Required action
Write out the data below word for word, from its first line through the line containing "Se poate sa", inclusive.

Supplied information
━━━━━━━━━━━━━━━━━━━━

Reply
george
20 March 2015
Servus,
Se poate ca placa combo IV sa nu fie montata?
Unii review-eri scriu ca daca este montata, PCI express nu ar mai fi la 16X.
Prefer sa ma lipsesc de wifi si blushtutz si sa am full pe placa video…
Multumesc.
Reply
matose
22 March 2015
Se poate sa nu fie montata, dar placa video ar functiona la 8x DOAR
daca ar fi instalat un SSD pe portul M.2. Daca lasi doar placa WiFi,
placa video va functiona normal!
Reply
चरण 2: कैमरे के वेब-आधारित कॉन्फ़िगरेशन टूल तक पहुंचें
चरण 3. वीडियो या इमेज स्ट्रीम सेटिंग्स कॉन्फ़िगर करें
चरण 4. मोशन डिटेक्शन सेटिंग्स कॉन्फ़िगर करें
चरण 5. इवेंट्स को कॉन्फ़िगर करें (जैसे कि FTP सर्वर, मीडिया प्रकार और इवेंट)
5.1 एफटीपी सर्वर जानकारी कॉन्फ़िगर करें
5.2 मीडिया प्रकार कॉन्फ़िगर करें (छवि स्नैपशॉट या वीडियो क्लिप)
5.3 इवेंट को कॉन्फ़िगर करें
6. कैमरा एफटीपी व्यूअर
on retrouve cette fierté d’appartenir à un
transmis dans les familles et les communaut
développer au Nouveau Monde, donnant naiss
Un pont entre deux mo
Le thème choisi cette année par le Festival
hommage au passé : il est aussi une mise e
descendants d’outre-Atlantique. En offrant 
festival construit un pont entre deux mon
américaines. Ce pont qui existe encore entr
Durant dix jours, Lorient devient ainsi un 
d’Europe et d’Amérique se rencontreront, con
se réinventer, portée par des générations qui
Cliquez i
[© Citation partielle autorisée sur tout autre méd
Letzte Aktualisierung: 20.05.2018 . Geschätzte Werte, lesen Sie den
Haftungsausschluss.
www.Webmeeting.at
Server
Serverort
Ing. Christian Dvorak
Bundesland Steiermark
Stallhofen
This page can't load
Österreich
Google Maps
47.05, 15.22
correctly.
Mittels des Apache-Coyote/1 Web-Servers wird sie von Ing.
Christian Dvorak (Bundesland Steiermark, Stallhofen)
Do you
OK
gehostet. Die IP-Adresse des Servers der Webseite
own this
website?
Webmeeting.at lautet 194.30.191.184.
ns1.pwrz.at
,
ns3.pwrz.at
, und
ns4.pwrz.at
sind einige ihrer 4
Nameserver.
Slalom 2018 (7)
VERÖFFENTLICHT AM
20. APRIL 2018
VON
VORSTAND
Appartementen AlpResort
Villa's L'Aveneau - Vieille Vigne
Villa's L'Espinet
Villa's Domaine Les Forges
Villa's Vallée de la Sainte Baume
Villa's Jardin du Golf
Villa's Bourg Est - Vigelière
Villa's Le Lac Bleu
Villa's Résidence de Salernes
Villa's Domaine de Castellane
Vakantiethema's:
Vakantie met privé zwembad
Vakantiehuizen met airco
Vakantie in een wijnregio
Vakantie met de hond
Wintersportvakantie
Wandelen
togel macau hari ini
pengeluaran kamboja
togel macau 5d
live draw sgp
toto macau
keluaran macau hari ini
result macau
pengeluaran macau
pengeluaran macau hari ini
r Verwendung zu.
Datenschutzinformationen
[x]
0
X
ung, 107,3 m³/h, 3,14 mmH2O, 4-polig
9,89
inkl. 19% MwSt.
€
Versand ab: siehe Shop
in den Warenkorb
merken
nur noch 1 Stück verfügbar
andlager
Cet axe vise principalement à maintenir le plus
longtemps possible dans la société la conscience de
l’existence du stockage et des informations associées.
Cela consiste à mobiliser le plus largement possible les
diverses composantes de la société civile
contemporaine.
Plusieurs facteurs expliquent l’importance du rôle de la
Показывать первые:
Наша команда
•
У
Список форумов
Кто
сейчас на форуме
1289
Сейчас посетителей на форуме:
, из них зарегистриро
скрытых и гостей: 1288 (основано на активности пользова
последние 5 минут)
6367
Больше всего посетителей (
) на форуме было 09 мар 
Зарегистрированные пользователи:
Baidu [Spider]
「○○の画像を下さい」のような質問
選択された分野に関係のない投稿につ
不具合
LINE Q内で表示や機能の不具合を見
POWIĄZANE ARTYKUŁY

━━━━━━━━━━━━━━━━━━━━

Response box
Reply
george
20 March 2015
Servus,
Se poate ca placa combo IV sa nu fie montata?
Unii review-eri scriu ca daca este montata, PCI express nu ar mai fi la 16X.
Prefer sa ma lipsesc de wifi si blushtutz si sa am full pe placa video…
Multumesc.
Reply
matose
22 March 2015
Se poate sa nu fie montata, dar placa video ar functiona la 8x DOAR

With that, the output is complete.